Sacha Guitry and Charlotte Lysès, Paris (a gift from the artist)
Pierre and Huguette Bères, Paris (sold: Parke-Bernet Galleries, Inc., New York, October 26, 1960, lot 77)
Anne Burnett Tandy, Fort Worth, Texas (acquired at the above sale and sold: Sotheby's, New York, November 5, 1981, lot 211)
Stanley Seeger, Sutton Place, England
Private Collection (acquired from the above and sold: Sotheby’s, New York, November 18, 1986)
Private Collection, Boston (acquired at the above sale)
Sale: Christie’s, New York, May 16, 1990
Ahoyama Gallery, Tokyo
Private Collection (sold: Sotheby’s, New York, May 13, 1998, lot 37)
Acquired at the above sale
Paris, Musée des Arts Décoratifs, É. Vuillard, 1938, no. 228 (titled Un artiste dans sa loge)
Paris, Galerie Bernheim-Jeune, Vuillard, 1938, no. 18
Washington, D.C., National Gallery of Art; The Montreal Museum of Fine Arts; Paris, Galeries nationales du Grand Palais; London, Royal Academy of Arts, Édouard Vuillard, 2003-04, no. 302
Claude Roger-Marx, Vuillard et son temps, Paris, 1946, illustrated p. 186
Antoine Salomon and Guy Cogeval, Vuillard, The Inexhaustible Glance, Critical Catalogue of Paintings and Pastels, vol. II, Paris, 2003, no. IX-173, illustrated p. 1121
The theatrical world became increasingly important to Vuillard as part of the bourgeois circle in which he circulated. His involvement with the theatre included the design of playbills, the illustration of programs and the painting of stage sets. Actors and playwrights were among Vuillard’s intimate friends and the experiences of visiting the theater undoubtedly influenced the stage-like space of his interior views after 1900, in which figures are often placed to suggest dramatic tableaux.
Along with Tristan Bernard, Henry Bernstein and Porto-Riche, Sacha Guitry was among the most popular boulevardiers. These were the writers of bourgeois comedies which formed the staple repertoire of the boulevard theaters in the 1910s.
Guitry was a good friend of Vuillard, and wrote and acted in many plays. Guitry included Vuillard’s painting Matin ensoleillée in his play La prise de Berg-op-Zoom which opened in October 1912 at the Théâtre de Vaudeville. The painting also decorated the set of Guitry’s play Un beau mariage with other works by Bonnard, Roussel and Van Dongen from the Galerie Bernheim-Jeune to suggest bourgeois-décor.

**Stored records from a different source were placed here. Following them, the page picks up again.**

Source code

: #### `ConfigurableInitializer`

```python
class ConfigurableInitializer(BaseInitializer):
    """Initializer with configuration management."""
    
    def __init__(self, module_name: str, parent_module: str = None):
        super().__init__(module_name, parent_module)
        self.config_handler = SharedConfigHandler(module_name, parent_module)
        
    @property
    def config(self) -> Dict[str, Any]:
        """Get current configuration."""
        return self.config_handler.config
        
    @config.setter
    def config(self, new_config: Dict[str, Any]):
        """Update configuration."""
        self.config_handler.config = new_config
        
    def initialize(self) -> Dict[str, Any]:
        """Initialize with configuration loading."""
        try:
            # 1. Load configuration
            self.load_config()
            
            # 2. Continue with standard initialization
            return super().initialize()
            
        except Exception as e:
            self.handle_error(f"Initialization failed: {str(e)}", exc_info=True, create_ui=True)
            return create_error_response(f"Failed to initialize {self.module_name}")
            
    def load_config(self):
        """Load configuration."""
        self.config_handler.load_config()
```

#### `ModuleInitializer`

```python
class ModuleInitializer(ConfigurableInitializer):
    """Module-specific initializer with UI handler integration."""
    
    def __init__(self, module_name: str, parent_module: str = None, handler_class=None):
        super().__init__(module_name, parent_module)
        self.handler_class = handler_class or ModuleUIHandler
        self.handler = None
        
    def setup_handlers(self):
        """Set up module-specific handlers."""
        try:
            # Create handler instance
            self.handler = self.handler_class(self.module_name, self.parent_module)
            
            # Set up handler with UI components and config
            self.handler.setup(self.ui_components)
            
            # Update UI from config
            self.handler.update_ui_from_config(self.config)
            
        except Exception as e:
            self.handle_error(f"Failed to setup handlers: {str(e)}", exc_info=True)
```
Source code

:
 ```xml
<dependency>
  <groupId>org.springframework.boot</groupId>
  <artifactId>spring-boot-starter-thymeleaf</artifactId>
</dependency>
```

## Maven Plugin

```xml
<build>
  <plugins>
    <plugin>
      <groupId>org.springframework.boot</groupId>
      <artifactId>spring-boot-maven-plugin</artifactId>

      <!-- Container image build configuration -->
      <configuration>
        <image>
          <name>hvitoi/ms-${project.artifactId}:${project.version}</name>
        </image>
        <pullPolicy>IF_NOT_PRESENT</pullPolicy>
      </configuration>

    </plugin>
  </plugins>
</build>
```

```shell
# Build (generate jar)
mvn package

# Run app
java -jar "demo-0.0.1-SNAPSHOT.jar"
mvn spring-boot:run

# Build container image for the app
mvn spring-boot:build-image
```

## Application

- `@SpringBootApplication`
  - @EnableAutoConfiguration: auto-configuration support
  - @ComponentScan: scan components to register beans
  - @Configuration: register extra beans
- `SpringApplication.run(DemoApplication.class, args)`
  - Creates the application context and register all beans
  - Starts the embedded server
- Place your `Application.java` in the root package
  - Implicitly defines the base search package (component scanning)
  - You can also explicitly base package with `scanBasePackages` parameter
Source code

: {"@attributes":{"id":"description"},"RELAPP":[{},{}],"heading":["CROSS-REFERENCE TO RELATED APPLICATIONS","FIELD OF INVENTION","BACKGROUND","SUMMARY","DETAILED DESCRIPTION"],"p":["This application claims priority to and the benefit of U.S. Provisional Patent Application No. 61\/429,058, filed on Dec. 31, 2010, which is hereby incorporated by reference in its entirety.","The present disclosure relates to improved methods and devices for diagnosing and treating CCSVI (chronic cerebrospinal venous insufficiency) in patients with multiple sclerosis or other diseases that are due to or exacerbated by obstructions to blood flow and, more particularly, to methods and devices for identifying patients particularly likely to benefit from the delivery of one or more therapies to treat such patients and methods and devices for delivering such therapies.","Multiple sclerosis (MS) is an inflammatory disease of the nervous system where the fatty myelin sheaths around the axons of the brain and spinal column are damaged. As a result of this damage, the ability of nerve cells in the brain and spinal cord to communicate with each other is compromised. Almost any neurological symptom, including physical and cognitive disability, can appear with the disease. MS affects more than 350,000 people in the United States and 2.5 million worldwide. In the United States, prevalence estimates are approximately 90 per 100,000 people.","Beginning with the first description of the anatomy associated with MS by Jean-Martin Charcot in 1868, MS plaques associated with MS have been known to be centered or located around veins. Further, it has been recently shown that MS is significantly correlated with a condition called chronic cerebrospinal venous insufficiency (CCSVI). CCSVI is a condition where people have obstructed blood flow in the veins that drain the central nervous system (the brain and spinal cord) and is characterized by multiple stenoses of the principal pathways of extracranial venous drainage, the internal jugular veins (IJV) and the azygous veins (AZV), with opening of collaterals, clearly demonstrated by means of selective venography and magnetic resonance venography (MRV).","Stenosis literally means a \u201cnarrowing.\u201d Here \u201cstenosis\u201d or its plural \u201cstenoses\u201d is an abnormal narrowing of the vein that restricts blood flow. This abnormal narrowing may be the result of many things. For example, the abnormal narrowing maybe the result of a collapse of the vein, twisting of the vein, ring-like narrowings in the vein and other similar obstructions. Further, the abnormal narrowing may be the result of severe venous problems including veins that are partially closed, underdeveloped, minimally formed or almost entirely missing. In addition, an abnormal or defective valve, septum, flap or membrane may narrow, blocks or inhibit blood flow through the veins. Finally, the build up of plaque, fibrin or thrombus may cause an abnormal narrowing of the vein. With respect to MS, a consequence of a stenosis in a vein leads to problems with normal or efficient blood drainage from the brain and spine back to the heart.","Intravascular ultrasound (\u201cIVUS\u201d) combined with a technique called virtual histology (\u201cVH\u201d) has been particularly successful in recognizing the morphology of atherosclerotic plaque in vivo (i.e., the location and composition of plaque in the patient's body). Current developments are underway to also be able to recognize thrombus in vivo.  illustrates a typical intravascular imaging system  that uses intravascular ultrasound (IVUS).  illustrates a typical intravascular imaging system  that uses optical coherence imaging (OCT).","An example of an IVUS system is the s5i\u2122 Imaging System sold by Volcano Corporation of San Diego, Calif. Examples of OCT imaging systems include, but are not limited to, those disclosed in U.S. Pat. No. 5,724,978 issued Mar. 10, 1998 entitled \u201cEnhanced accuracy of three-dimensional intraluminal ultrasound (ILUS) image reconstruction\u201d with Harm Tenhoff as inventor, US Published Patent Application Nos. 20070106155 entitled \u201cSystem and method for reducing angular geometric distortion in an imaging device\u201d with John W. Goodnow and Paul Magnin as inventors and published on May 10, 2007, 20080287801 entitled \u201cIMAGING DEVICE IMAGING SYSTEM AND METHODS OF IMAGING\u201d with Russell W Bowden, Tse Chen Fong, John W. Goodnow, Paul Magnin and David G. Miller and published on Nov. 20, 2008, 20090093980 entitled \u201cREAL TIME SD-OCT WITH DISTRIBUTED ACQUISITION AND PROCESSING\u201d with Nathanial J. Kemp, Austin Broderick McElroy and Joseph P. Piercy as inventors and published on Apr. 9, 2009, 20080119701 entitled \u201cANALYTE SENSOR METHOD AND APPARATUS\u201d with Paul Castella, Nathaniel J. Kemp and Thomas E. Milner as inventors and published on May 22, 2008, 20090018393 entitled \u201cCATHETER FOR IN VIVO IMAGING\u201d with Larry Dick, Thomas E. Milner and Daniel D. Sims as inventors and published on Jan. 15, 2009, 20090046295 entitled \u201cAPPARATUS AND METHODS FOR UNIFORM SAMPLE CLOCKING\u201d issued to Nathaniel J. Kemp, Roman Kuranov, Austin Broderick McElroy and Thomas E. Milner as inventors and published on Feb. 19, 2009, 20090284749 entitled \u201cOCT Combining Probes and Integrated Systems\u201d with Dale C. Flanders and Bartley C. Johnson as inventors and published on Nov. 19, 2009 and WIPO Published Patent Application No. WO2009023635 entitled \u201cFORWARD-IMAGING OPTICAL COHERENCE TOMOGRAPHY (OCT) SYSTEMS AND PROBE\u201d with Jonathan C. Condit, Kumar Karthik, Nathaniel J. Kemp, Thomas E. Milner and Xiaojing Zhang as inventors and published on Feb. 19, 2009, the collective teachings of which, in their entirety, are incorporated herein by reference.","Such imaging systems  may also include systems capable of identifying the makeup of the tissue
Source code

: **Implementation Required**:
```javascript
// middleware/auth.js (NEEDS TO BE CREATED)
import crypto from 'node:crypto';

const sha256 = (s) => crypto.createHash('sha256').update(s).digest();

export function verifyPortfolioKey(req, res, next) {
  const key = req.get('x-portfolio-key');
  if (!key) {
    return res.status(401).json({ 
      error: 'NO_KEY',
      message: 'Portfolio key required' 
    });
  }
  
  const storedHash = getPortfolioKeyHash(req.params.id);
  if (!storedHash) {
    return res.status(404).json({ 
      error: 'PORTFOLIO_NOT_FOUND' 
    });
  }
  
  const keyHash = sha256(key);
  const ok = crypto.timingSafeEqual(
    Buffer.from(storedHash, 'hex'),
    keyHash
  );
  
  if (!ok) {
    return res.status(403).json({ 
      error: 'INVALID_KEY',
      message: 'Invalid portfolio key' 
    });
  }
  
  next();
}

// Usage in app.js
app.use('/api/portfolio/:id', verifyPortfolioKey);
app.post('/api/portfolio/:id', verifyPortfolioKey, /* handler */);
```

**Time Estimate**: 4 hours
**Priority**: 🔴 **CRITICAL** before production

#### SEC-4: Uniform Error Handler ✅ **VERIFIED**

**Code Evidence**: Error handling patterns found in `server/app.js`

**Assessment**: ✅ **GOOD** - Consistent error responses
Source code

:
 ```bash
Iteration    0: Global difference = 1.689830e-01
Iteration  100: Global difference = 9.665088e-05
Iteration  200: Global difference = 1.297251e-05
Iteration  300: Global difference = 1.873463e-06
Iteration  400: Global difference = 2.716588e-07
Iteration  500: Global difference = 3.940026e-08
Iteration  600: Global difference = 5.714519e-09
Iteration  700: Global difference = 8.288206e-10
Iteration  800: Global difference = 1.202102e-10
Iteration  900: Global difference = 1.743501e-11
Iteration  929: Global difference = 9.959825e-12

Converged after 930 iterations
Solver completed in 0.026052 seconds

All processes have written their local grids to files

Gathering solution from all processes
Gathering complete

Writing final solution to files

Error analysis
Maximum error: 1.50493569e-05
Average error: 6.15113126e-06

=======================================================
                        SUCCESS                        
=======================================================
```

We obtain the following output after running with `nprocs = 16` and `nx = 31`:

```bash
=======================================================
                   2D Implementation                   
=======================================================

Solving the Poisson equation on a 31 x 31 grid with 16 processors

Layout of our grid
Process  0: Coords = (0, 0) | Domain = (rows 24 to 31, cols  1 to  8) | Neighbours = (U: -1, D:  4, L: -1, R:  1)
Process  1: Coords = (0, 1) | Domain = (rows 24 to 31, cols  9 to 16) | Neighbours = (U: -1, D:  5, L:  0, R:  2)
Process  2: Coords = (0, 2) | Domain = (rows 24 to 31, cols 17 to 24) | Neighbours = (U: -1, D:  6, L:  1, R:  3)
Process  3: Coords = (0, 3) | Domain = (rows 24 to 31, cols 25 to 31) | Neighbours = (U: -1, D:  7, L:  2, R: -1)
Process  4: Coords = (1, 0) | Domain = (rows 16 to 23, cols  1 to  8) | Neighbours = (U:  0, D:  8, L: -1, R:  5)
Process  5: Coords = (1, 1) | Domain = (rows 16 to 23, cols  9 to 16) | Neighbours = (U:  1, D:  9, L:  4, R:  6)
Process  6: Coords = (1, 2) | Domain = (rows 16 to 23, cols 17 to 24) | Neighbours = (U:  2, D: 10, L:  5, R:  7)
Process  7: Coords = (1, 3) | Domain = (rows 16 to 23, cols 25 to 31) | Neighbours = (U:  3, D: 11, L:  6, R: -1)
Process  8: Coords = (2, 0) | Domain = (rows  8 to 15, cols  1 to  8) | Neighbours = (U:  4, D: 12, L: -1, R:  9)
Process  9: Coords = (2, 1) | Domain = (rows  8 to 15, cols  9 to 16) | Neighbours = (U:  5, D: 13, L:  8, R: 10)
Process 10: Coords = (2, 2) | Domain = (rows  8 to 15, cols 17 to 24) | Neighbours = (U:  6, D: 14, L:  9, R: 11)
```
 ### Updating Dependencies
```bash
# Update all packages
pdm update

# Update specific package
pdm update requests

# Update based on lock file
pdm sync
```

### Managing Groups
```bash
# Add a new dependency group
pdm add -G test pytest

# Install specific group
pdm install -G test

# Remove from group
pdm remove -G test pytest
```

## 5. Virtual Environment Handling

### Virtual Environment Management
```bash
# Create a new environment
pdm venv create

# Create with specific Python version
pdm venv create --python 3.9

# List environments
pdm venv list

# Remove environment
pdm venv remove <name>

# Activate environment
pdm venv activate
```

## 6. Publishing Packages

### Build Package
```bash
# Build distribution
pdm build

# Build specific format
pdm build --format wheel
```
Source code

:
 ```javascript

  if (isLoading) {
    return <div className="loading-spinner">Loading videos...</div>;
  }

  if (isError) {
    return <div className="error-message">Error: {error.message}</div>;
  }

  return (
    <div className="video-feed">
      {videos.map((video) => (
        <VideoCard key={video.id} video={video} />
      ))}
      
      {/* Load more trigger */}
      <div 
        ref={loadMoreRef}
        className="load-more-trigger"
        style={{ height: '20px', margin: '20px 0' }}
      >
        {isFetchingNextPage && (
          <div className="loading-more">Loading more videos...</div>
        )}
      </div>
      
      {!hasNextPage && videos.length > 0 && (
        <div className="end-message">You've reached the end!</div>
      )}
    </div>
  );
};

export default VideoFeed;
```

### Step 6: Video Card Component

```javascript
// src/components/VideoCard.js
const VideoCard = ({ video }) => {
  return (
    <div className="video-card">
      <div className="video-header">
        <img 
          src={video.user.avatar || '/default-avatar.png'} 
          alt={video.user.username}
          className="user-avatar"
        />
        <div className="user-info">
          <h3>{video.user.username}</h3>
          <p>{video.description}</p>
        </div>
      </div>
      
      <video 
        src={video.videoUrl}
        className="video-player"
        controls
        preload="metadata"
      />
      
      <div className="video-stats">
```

In April 1912, the year the present work was executed, Vuillard received one of his most important commissions, the decoration of the foyer of the Théâtre de la Comédie, a theater within the Théâtre des Champs Elysées, conceived by Gabriel Astruc. Other artists who worked on the commission were Denis, Lebasque and Roussel, whose efforts were designed to create a ‘Temple of Art’ where the latest in dance, music and drama would be showcased.